The impairment losses and reversals are recognised in Statement of Profit and Loss.
ii. Impairment of Non-Financial Assets
The Company's non-financial assets are reviewed at each reporting date to determine whether there is any indication of impairment. For impairment testing, assets that do not generate independent cash inflows are grouped together into Cash-Generating Units (CGUs). Each CGU represents the smallest Company of assets that generates cash inflows that are largely independent of the cash inflows of other assets or CGUs. If any such indication exists the recoverable amount of an asset or CGU is estimated to determine the extent of impairment, if any. When it is not possible to estimate the recoverable amount of an individual asset, the Company estimates the recoverable amount of the CGU to which the asset belongs. An impairment loss is recognised in the Statement of Profit and Loss to the extent, asset's carrying amount exceeds its recoverable amount. The recoverable amount is higher of an asset's fair value less cost of disposal and value in use. Value in use is based on the estimated future cash flows, discounted to their present value using pre-tax discount rate that reflects current market assessments of the time value of money and risk specific to the assets. The impairment loss recognised in prior accounting period is reversed if there has been a change in the estimate of recoverable amount.
f) Foreign Currency Transactions
Foreign currency transactions are accounted for at the exchange rates prevailing at the date of the transaction. Gains and losses resulting from the settlement of such transactions and from the translation of monetary assets and liabilities denominated in foreign currencies are recognised in the Statement of Profit and Loss except to the extent of exchange differences which are regarded as an adjustment to interest costs on foreign currency borrowings that are directly attributable to the acquisition or construction of qualifying assets, are capitalized as cost of assets. Additionally, exchange gains or losses on foreign currency borrowings taken prior to 1st April, 2016 which are related to the acquisition or construction of qualifying assets are adjusted in the carrying cost of such assets.
g) Government Grants
Government grants are recognized where there is reasonable assurance that the grant will be received and all attached conditions will be complied with. When the grant relates to an expense item, it is recognized as income on a systematic basis over the periods that the related costs, for which it is intended to compensate, are expensed.
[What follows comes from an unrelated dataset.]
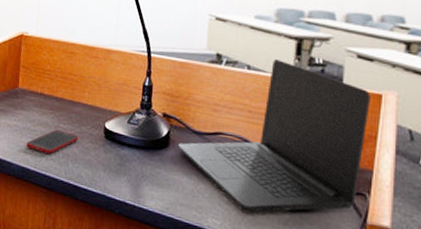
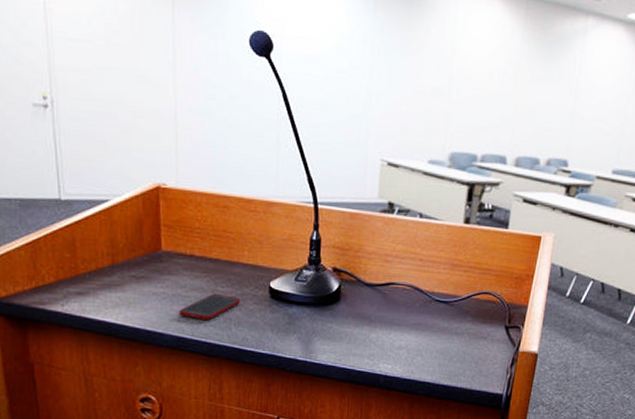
laptop: present [177,59,372,212] -> none [348,206,532,354]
When the grant relates to an asset, it is recognized as income in equal amounts over the expected useful life of the related asset.
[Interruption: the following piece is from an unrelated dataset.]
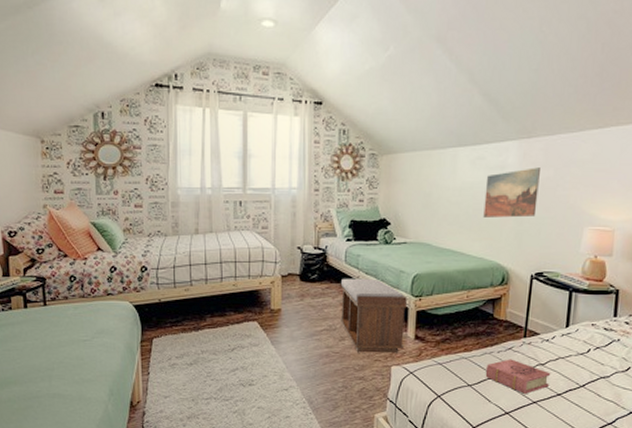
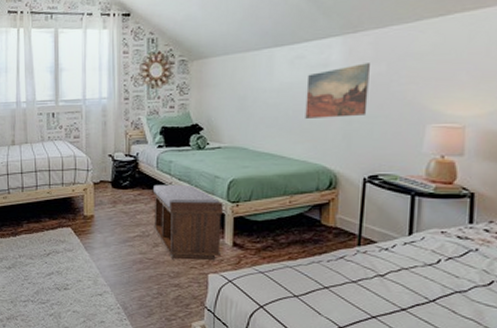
book: present [485,359,551,394] -> none [313,269,393,307]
h) Employee Benefits Post-Employment Benefits
(i) Defined Benefit Plans
For defined benefit retirement benefit plans, the cost of providing benefits is determined using the projected unit credit metod, with actuarial valuations being carried out at the end of each annual reporting period. Re-measurement, comprising actuarial gains and losses , of defined benefit plans in respect of post- employment are charged to the Other Comprehensive Income. The Company has an Employee Gratuity Fund managed by the Life Insurance Corporation of India. Liability with regards to long term employee benefits is provided for on the basis of actuarial valuation at the Balance sheet date.
(ii) Defined Contribution Plans
Retirement benefit in the form of contribution to Provident Fund is a defined contribution scheme and is charged to profit & loss account in the year when they become due.
(iii) Short Term Employee Benefits
Short - term compensated absences are provided for on the basis of estimates.